In a statement cited by the Vaultz news from IEA, it reads,
“2020 is an election year in Ghana. The presidential and parliamentarian elections are scheduled to be held in December. Usually, by this time of the year, there are many campaigns and political rallies but because of the COVID-19 restrictions, many political activities have slowed down or come to a halt”.
When it comes to the political arena, there’s a ringing note of ambivalence with whether to go ahead with electioneering campaign and the casting of votes for countries who are saddled with the change in government or retention of existing ones.
For all intents and purposes, while others sit on their haunches and hedge their bets, some countries like Cameroon, Burundi, Guinea, and Mali have sprinted to the finish line by casting legislative votes to elect their presidents. In the case of Burundi they showed grits and rebellion as they defied WHO warnings of postponement and social distancing, clearly as an act of defiance, they booted out a WHO country staff.
Ghana has had quite an eventful year even without the scrawled writings of the pandemic.
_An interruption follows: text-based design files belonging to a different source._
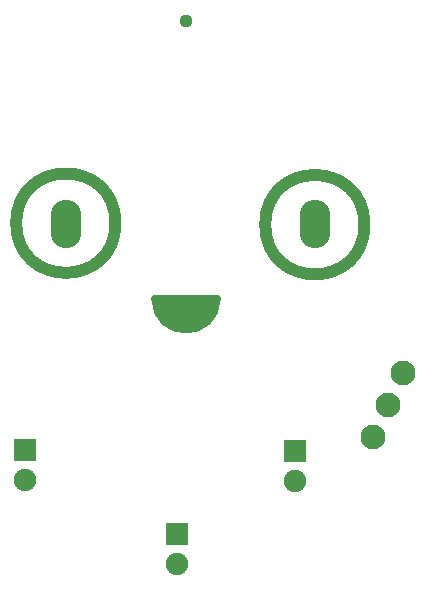
<source format=gbr>
%TF.GenerationSoftware,KiCad,Pcbnew,(6.0.7)*%
%TF.CreationDate,2024-01-22T09:58:03-08:00*%
%TF.ProjectId,Blinky,426c696e-6b79-42e6-9b69-6361645f7063,rev?*%
%TF.SameCoordinates,Original*%
%TF.FileFunction,Soldermask,Top*%
%TF.FilePolarity,Negative*%
%FSLAX46Y46*%
G04 Gerber Fmt 4.6, Leading zero omitted, Abs format (unit mm)*
G04 Created by KiCad (PCBNEW (6.0.7)) date 2024-01-22 09:58:03*
%MOMM*%
%LPD*%
G01*
G04 APERTURE LIST*
G04 Aperture macros list*
%AMRoundRect*
0 Rectangle with rounded corners*
0 $1 Rounding radius*
0 $2 $3 $4 $5 $6 $7 $8 $9 X,Y pos of 4 corners*
0 Add a 4 corners polygon primitive as box body*
4,1,4,$2,$3,$4,$5,$6,$7,$8,$9,$2,$3,0*
0 Add four circle primitives for the rounded corners*
1,1,$1+$1,$2,$3*
1,1,$1+$1,$4,$5*
1,1,$1+$1,$6,$7*
1,1,$1+$1,$8,$9*
0 Add four rect primitives between the rounded corners*
20,1,$1+$1,$2,$3,$4,$5,0*
20,1,$1+$1,$4,$5,$6,$7,0*
20,1,$1+$1,$6,$7,$8,$9,0*
20,1,$1+$1,$8,$9,$2,$3,0*%
G04 Aperture macros list end*
%ADD10C,1.016000*%
%ADD11C,0.100000*%
%ADD12C,0.635000*%
%ADD13RoundRect,0.050000X-0.900000X0.900000X-0.900000X-0.900000X0.900000X-0.900000X0.900000X0.900000X0*%
%ADD14C,1.900000*%
%ADD15C,1.117600*%
%ADD16O,2.600000X4.100000*%
%ADD17C,2.100000*%
G04 APERTURE END LIST*
D10*
X155671955Y-73733045D02*
G75*
G03*
X155671955Y-73733045I-4204955J0D01*
G01*
X134589955Y-73606045D02*
G75*
G03*
X134589955Y-73606045I-4204955J0D01*
G01*
D11*
G36*
X142756000Y-81410000D02*
G01*
X142256000Y-82110000D01*
X141456000Y-82510000D01*
X140656000Y-82710000D01*
X139656000Y-82510000D01*
X139056000Y-82210000D01*
X138356000Y-81410000D01*
X138056000Y-80710000D01*
X138056000Y-80010000D01*
X143256000Y-80010000D01*
X142756000Y-81410000D01*
G37*
X142756000Y-81410000D02*
X142256000Y-82110000D01*
X141456000Y-82510000D01*
X140656000Y-82710000D01*
X139656000Y-82510000D01*
X139056000Y-82210000D01*
X138356000Y-81410000D01*
X138056000Y-80710000D01*
X138056000Y-80010000D01*
X143256000Y-80010000D01*
X142756000Y-81410000D01*
D12*
X137956000Y-80010000D02*
X143156000Y-80010000D01*
X137956000Y-80010000D02*
G75*
G03*
X143156000Y-80010000I2600000J0D01*
G01*
D13*
%TO.C,D1*%
X126956000Y-92792000D03*
D14*
X126956000Y-95332000D03*
%TD*%
D13*
%TO.C,D2*%
X139783000Y-99904000D03*
D14*
X139783000Y-102444000D03*
%TD*%
D13*
%TO.C,D3*%
X149816000Y-92919000D03*
D14*
X149816000Y-95459000D03*
%TD*%
D15*
%TO.C,REF\u002A\u002A*%
X140589000Y-56471000D03*
%TD*%
D16*
%TO.C,BT1*%
X130384000Y-73702000D03*
X151466000Y-73702000D03*
%TD*%
D17*
%TO.C,SW1*%
X158957855Y-86268076D03*
X157690000Y-88987000D03*
X156422145Y-91705923D03*
%TD*%
M02*

</source>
The electoral commission has moved house to the Supreme Court as it is being questioned over the significance of a new voter’s register. Conversations surrounding this particular issue has been a tinder box sparked further by the directive of the Supreme Court demanding a legal basis for a new register by the EC. For some, it’s a clear act of election rip-off, for others it’s doing due diligence.
To hold or to postpone
Already five countries have bravely defied odds and threats and gone ahead to host their elections, nine have postponed, and quite a dozen more are still thawing their frozen feet in order to step up to exercise their legislative power, and Ghana is still battling legality issues in court pertaining the question of whether it’s a prudent move to undertake a new voter’s register or not, awaiting the Supreme Court verdict declaration.
The IEA questions,
“Some countries have gone ahead with their elections while some have postponed theirs. Others have also adopted a wait-and-see approach. Do you think it is advisable to hold the elections this year?”